Les risques liés au terrorisme antiféministe sont souvent négligés, pourtant, ils représentent un réel danger pour notre société. Selon Tristan Boursier, chercheur associé au Cevipof, cet enjeu est de plus en plus étudié par les autorités, européennes en tête.
Une dynamique troublante
Alors que les groupes similaires à l'extrême droite et islamistes sont régulièrement surveillés, les mouvements masculinistes laissent souvent place à une vigilance insuffisante. La commission sénatoriale s'intéresse maintenant à ce phénomène, fondamentalement lié à une radicalisation grandissante.
Le Canada, touché depuis longtemps par ce fléau, offre un éclairage crucial. Le féminicide au sein de l'école Polytechnique de Montréal en 1989 et l'attentat de Toronto en 2018 soulignent que ces actes de violence sont souvent inspirés par des idéologies telles que le lookisme.
Une émergence passagère mais menaçante
Tristan Boursier souligne que le passage à l'acte de ces groupes est difficile à anticiper, car la menace touche un public varié avec une radicalisation imprévisible. Ce phénomène diabolique s'exacerbe notamment par la individualisation des idéologies, facilitée par Internet. Stephanie Lamy, chercheuse et autrice, évoque même un danger associé à la glorification du discours antiféministe.

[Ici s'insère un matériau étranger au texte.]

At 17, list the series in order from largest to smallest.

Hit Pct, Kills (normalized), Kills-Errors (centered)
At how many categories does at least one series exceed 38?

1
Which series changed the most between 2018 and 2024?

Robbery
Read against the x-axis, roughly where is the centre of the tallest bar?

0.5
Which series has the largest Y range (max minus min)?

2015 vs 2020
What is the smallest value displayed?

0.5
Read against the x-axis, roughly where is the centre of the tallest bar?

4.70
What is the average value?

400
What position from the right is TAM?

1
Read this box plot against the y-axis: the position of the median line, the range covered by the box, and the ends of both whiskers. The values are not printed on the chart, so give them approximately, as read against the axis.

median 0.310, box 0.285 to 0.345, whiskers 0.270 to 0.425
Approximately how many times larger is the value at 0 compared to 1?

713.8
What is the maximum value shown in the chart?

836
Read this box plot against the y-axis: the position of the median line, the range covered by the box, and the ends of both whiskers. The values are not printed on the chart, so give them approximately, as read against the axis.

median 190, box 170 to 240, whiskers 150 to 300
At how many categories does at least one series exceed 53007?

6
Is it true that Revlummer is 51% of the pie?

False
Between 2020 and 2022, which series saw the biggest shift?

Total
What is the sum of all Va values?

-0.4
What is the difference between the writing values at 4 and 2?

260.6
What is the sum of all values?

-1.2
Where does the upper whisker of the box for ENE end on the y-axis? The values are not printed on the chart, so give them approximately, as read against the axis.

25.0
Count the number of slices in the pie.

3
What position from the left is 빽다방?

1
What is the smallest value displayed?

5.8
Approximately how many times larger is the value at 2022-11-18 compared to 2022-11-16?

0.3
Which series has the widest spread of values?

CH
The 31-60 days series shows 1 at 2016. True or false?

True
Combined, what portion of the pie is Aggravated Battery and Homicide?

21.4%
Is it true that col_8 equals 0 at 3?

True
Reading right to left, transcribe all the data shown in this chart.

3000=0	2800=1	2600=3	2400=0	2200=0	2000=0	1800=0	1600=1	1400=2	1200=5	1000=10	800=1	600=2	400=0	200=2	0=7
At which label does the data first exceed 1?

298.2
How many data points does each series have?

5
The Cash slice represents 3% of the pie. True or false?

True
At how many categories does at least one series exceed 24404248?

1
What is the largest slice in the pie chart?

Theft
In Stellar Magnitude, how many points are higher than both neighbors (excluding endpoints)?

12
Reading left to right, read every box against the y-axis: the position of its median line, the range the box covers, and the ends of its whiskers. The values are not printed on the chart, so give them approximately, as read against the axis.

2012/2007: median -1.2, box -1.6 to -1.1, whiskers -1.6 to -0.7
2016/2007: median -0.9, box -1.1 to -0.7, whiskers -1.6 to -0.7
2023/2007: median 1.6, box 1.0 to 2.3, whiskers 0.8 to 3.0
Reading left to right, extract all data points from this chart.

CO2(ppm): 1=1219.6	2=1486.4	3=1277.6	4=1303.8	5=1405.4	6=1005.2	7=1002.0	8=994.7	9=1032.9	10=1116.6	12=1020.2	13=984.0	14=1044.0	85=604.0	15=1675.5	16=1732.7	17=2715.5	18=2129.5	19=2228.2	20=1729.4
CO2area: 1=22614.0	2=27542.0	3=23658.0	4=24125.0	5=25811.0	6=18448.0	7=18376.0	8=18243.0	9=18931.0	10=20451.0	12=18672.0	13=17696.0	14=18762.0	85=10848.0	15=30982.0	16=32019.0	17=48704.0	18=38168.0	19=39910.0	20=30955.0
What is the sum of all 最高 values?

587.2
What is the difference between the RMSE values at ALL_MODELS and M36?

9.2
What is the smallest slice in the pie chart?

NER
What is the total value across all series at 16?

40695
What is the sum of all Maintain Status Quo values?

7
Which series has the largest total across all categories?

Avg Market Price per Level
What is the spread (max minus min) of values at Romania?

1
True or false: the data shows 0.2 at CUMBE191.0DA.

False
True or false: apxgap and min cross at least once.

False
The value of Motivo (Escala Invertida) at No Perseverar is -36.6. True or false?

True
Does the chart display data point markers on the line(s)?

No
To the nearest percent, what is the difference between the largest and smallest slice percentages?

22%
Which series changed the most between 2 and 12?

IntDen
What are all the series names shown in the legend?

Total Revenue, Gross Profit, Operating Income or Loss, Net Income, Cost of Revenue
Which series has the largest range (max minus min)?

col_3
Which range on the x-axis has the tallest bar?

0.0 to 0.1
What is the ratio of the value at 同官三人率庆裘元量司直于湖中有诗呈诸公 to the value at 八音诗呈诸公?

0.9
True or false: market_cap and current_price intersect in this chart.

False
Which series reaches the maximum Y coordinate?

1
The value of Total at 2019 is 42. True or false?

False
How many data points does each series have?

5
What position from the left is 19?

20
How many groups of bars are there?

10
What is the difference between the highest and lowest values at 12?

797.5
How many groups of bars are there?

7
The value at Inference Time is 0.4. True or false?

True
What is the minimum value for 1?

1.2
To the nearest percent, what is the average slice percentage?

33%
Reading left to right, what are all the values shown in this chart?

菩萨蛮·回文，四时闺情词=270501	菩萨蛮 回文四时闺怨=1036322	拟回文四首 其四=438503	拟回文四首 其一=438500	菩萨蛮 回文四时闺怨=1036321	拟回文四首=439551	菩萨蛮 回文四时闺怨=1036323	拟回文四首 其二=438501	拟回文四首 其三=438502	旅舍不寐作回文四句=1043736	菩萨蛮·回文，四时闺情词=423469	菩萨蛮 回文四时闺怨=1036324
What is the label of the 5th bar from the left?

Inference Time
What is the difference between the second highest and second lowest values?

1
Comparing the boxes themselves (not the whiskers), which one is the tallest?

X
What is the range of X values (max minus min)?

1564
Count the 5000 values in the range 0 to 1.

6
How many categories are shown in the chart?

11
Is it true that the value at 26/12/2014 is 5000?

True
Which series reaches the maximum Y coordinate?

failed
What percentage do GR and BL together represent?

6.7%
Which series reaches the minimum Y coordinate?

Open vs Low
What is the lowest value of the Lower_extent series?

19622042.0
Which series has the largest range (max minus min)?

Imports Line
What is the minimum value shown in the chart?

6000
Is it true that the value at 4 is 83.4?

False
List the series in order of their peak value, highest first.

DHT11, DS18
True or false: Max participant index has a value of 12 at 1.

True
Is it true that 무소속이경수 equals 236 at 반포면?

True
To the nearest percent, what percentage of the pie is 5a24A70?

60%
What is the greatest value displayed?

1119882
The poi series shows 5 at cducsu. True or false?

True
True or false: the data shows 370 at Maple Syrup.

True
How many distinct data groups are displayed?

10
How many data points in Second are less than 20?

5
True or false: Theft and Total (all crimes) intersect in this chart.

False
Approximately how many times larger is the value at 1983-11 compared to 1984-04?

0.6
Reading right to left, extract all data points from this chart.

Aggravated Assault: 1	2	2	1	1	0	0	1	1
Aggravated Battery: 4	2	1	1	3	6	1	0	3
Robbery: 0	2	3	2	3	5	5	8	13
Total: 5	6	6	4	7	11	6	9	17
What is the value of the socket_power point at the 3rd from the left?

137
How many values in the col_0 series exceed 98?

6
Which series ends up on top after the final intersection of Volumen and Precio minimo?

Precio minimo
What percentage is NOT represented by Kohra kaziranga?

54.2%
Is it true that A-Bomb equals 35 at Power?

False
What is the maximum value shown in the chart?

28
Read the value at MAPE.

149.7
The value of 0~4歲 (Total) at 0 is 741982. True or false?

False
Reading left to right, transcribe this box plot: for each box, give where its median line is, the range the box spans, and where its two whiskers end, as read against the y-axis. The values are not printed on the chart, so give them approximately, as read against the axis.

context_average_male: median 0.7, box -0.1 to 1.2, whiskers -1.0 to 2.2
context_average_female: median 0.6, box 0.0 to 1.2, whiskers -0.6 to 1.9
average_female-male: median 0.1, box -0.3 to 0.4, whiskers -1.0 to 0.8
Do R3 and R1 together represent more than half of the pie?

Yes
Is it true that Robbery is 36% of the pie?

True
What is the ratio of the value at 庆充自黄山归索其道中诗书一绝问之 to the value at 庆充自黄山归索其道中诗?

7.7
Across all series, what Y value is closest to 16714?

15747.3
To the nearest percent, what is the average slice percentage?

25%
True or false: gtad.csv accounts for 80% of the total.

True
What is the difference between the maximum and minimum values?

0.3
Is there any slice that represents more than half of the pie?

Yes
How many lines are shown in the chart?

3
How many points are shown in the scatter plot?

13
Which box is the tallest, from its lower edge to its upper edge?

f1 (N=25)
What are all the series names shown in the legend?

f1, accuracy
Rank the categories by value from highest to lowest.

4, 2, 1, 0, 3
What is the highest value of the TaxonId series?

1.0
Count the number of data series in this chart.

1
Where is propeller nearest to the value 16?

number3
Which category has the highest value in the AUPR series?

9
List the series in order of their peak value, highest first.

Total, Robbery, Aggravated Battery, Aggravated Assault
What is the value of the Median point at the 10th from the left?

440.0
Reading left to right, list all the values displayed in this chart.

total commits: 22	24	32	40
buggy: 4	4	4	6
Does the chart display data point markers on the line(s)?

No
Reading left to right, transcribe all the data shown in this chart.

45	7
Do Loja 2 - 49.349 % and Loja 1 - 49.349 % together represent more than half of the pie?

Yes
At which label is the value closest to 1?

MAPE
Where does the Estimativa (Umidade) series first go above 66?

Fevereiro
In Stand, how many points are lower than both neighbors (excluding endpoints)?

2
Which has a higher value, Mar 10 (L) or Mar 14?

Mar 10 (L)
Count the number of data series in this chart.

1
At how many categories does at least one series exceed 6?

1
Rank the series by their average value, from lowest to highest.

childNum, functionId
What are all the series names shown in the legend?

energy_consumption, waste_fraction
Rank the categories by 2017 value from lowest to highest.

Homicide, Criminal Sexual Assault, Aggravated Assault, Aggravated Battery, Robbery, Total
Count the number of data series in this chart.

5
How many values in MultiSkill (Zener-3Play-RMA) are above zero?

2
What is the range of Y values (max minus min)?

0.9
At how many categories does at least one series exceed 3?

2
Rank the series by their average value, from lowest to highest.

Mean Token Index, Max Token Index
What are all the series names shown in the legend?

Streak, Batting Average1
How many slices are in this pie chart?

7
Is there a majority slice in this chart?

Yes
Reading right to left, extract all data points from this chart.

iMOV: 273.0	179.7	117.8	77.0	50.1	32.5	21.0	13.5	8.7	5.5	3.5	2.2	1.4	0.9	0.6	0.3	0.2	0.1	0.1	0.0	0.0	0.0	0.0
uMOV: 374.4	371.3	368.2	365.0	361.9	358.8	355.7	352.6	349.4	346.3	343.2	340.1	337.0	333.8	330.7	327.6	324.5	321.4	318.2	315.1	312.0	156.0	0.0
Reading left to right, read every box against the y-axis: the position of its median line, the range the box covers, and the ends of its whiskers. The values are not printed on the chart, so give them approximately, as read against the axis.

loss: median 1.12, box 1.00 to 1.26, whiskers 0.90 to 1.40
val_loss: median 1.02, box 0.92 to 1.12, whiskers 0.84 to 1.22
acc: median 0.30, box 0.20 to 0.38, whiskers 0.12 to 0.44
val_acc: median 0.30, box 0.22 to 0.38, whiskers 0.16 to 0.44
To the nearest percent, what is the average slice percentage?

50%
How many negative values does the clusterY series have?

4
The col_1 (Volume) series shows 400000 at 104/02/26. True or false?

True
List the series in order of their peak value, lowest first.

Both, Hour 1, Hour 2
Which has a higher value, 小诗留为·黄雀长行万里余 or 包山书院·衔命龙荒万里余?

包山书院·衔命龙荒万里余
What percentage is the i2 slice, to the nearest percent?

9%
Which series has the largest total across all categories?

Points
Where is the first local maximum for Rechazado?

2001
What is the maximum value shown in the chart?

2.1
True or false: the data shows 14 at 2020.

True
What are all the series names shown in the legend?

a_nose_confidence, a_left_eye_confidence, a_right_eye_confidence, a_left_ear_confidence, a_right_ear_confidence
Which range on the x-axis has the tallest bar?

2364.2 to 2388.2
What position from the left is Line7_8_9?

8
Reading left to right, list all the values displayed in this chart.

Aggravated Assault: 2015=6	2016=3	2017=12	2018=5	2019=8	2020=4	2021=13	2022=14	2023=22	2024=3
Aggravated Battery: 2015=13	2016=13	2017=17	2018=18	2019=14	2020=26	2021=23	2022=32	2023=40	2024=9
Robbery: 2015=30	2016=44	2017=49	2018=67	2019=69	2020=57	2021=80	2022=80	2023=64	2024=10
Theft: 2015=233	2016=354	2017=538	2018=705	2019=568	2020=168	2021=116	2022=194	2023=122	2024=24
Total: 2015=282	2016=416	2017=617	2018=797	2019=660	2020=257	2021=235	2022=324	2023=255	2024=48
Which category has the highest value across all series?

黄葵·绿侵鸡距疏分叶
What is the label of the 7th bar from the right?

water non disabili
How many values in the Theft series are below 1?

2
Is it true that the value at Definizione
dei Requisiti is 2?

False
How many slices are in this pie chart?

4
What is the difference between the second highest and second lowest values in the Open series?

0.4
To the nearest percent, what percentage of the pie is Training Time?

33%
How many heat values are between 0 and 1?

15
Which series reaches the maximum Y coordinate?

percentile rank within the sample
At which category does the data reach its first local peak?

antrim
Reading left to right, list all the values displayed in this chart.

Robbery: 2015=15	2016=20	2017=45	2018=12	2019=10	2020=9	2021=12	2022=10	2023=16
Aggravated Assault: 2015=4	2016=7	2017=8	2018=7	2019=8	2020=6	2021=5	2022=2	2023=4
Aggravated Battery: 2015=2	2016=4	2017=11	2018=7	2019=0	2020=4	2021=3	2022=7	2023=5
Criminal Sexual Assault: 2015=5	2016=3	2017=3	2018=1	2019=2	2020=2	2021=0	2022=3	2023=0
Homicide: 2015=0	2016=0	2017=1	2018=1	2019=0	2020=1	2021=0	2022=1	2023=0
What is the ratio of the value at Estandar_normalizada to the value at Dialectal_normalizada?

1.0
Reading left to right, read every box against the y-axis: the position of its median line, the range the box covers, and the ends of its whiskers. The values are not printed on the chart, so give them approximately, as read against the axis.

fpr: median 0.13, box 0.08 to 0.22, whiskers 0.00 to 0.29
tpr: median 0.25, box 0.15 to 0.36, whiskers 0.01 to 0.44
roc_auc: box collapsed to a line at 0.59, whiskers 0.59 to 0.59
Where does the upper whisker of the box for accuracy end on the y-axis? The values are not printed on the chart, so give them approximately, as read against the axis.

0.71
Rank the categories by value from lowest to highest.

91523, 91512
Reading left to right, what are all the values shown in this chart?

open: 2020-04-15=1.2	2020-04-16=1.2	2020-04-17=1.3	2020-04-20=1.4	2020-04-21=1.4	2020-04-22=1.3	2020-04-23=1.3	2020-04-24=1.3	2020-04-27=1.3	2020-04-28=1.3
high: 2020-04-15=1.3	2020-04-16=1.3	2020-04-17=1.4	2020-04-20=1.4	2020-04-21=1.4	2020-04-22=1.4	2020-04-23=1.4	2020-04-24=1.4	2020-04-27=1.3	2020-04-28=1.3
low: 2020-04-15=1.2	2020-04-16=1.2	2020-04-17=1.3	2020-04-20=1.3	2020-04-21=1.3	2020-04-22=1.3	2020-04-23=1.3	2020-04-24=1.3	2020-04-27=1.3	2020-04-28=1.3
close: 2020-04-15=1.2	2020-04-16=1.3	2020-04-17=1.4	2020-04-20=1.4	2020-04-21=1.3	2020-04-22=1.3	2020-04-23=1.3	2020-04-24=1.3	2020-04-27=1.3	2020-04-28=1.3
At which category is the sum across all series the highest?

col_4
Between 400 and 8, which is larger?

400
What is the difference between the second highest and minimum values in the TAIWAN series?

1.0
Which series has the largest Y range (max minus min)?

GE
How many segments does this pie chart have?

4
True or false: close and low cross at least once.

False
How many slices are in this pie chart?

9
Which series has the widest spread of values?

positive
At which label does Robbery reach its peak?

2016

Des parallèles aux idéologies extrêmes
Cette violence croissante n'est pas sans rappeler certaines idéologies de l'extrême droite. Stephanie Lamy conclut que malgré les distinctions entre les différents courants, le dénominateur commun reste une détestation tenace envers les féministes. Les mouvements comme les "incels" ou les "coachs en séduction" participent à la diffusion d'une culture de la suprématie masculine, teintée d'une misogynie explicite, comme l'illustre tristement le cas de Cédric Prizzon, rappelé récemment après son double féminicide.
Vers une prise de conscience essentielle
La situation exige de redoubler d'efforts en matière de prévention et d'éducation. Ignorer ce phénomène serait imprudent, engageant les autorités à établir des stratégies solides pour contrer cette idéologie. Le Haut Conseil à l’Égalité (HCE) a clairement déclaré cette idéologie comme un menace à prendre au sérieux, soulignant l'importance d'une vigilance collective.